THE HAGUE–Member of the Second Chamber of the Dutch Parliament André Bosman of the liberal democratic VVD party on Monday submitted a series of technical questions to the Dutch government about the decolonisation process of the Dutch Caribbean islands.
The so-called “Written Statement of the Kingdom of the Netherlands” of February 27, 2018, to the International Court of Justice was the main reason for Bosman to submit no less than 19 questions to State Secretary of Home Affairs and Kingdom Relations Raymond Knops.
The written statement of the Kingdom was in relation to the decolonisation process of Mauritius. As a UN Member State and also a party to the Statute of the Court, the Dutch Kingdom made use of the opportunity afforded by the Court to make a written statement.
Member of Parliament (MP) Bosman found it interesting that one article in that statement mentioned that once a people has specifically opted for a particular constitutional status, this means that the full self-government has been achieved in the context of decolonisation.
Bosman wanted to know when that point of full self-government was reached in the case of the former Dutch colonies, the countries Aruba, Curaçao and St. Maarten and the public entities Bonaire, St. Eustatius and Saba, in relation to the Dutch decolonisation.
The MP noted that, according to the 1960 United Nations (UN) Resolution 1514, a (new) status “should be the result of the free and voluntary choice by the peoples of the territory, expressed through informed democratic processes.”
Bosman asked how free the former Dutch colonies were in making their own choice considering the way the Kingdom Charter was established and why it took many years of negotiations between the Netherlands and the Netherlands Antilles to give the countries of the former colonies their right to self-governance.
“Which role did the Dutch government play in these negotiations? How much room did the former colonies have to make their own free choice? Was there pressure or were there limitations in the free choice of the former colonies?”
In this regard, Bosman referred to a specific line in the written statement: “However, if negotiations on such future cooperation are used by the administering State to influence the act of free choice by the people concerned, this may amount to unlawful interference and thus to a violation of the right of self-determination of this people.” He asked the State Secretary to qualify this quote.
Bosman wanted to know whether during the negotiations to arrive at a decolonisation, restrictions were imposed on the countries in their choices due to shortcomings of political, social or educational issues. “If so, how does this relate to the UN 1514 Resolution which states: ‘Inadequacy of political, economic, social or educational preparedness should never serve as a pretext for delaying independence?’”
The MP referred to the integration of St.
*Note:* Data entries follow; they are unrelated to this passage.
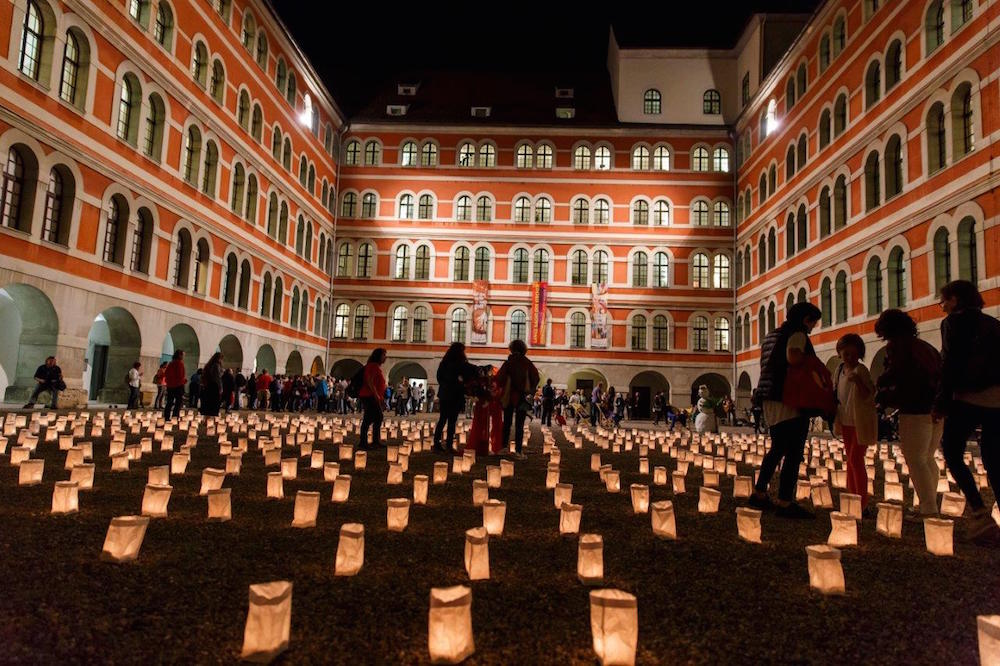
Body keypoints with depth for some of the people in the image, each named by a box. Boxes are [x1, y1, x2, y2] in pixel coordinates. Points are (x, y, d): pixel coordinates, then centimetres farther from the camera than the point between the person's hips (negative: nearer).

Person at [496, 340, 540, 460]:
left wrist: (502, 387, 6)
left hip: (508, 397, 0)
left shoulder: (508, 362, -4)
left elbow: (499, 378, -10)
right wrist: (530, 391, 6)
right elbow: (536, 378, -5)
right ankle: (518, 451, -3)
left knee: (507, 423, 13)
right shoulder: (528, 364, -2)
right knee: (519, 425, 2)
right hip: (522, 397, 0)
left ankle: (504, 447, 13)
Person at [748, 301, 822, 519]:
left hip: (771, 400, 9)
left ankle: (759, 493, 21)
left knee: (777, 449, 18)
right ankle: (785, 501, -7)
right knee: (793, 453, -7)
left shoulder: (773, 335, 20)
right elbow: (793, 357, -26)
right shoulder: (797, 334, -7)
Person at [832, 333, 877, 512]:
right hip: (846, 422, 7)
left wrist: (858, 381, -36)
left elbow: (869, 396, -21)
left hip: (861, 422, -7)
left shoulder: (861, 370, -14)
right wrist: (836, 418, 14)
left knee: (856, 459, -10)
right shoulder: (840, 369, 7)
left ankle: (862, 503, -4)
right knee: (851, 460, 12)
Eustatius in the Dutch Constellation. The written statement of February 2018 said about this: “Integration should be the result of the freely expressed wishes of the territory’s peoples acting with full knowledge of the change in their status, their wishes having been expressed through informed and democratic processes.” He asked: “How should I read this in relation to the integration of St. Eustatius in the Dutch Constellation without the people of St. Eustatius having been able to make their choice?”
The MP made reference to article 73 of the UN Charter, the article which requires countries administering those colonies “to develop self-government, to take due account of the political aspirations of the peoples and to assist them in the progressive development of their free political institutions.”
In the written statement of the Kingdom it was stated that: “It is submitted that once the inhabitants of a colonial territory have, through their freely expressed will, genuinely exercised their right to self-determination through a choice for either independence, integration or association or the emergence into any other political status, the colonial status of the territory and the people concerned comes to an end.
“Does that mean that the Kingdom no longer resorts under article 73 of the UN Charter? How does that relate to what Minister Ronald Plasterk said during the 2017 budget handling, namely that the Kingdom still resorted under article 73?” asked Bosman.
The MP inquired what had changed in the vision of the Dutch government in the period between Plasterk’s announcement and the written statement which states that decolonisation is definite after a first choice of the former colonies. “In what way have the Dutch Caribbean been involved in drafting the written statement?”
Bosman also wanted to know whether the 1514 UN Resolution has retroactive power, and if so, whether this has been discussed with the Dutch Caribbean islands. “What is the view of the islands regarding the definite status of the decolonisation? Have they given their formal approval?”
As for the role of the Kingdom Council of Ministers, the MP asked how the representation of all people in the Kingdom was secured in this Council and how this related to the fact that the Ministers Plenipotentiary of Aruba, Curaçao and St. Maarten only have a consultative voice in this Council.